What do Service Designers Create during this Journey?

  • User flows – Define the paths that the user travels, starting from an entry point to the end goal to complete a user interface task.
  • Personas – Defines a character representing a potential user of your website or app to help the design team target designs around users.
  • User research – Define the ways and methods of studying users and their requirements to add context, find problems and their solutions.
  • Prototypes – Define the web and mobile replicas of how the result of a product will look, usually without code, including the final UI design and interaction.
  • Future-state blueprints – Help visualize a concept's future state for a new product or service based on a specific customer's (persona) journey. Their new journey is supported by different employee roles, processes and technologies, business organizations, and third-party partners.
  • Ecosystem maps – Define the high-level service ecology and interactions between the client and the design groups. This helps assess the symbiotic functioning of products, services, and people.
  • Archetypes – Define different personality traits of all the involved users in the context of their interaction(s) with the design.
  • Service storming – Helps observe, understand, ideate, evaluate, and refine services in design for both customers and the organization.
  • Customer Journey Maps – Define the customers’ touchpoints, critical moments, interaction flows, and barriers.
  • Service blueprints- Represent the elevated forms of customer journey maps to define all the situations when users/customers can interact with brands.

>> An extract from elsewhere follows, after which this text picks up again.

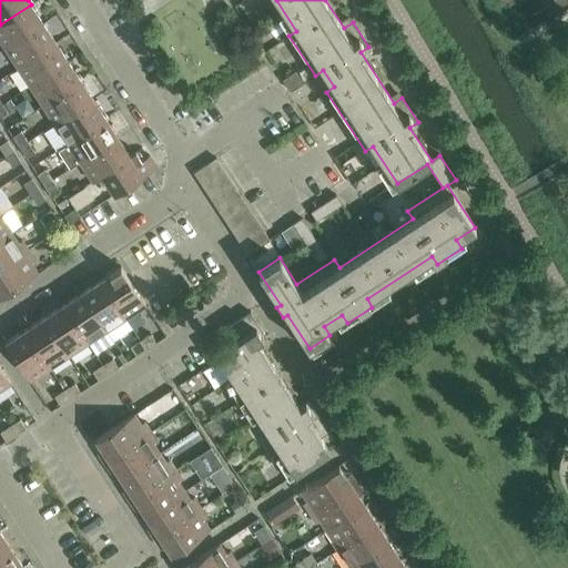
[(567,0),(556,0),(538,11),(545,21),(567,7),(567,0)]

A Typical Service Design Process

Service Design Methods

Core Considerations for Service Designing the Complete Experience

Here are some considerations to make if you want to accommodate your customers' environment(s) and the limitations, motivations, and feelings they'll have.

  • Understand the brand's purpose, the demand for a product or service, and all the service providers' ability to deliver.
  • Customer needs should be incorporated in the Services' design rather than shaping it based on the business' needs.
  • Design the services to deliver a unified system rather than individual components that can elevate the overall service performance.
  • Services should be designed based on the value delivered to the customers most efficiently.
  • Design Services based on the understanding that special events (those causing variations in general processes) will be treated as conventional events (and processes designed to accommodate them).
  • Always initiate service design with relevant inputs from the users of the service.
  • Build service prototypes and test them before developing them.
  • Keep a clear business case and model in place before starting with a service design.
  • Develop a Minimum Viable Service (MVS) of a service design and deploy it. Perform iterations and improvements based on user/customer feedback.
  • All the relevant stakeholders (external and internal) must be in sync and consulted before designing and delivering the service.

Wrapping up

Service design offers the ability to address design problems in their entirety while capturing all the stakeholders' perspectives in that service. It helps shape an overall service experience with attention to detail on how the service is delivered to all of the system's actors. One of the exciting things about SD is that it is vital in a service-oriented world to shape digital experiences and build futuristic digital ecosystems.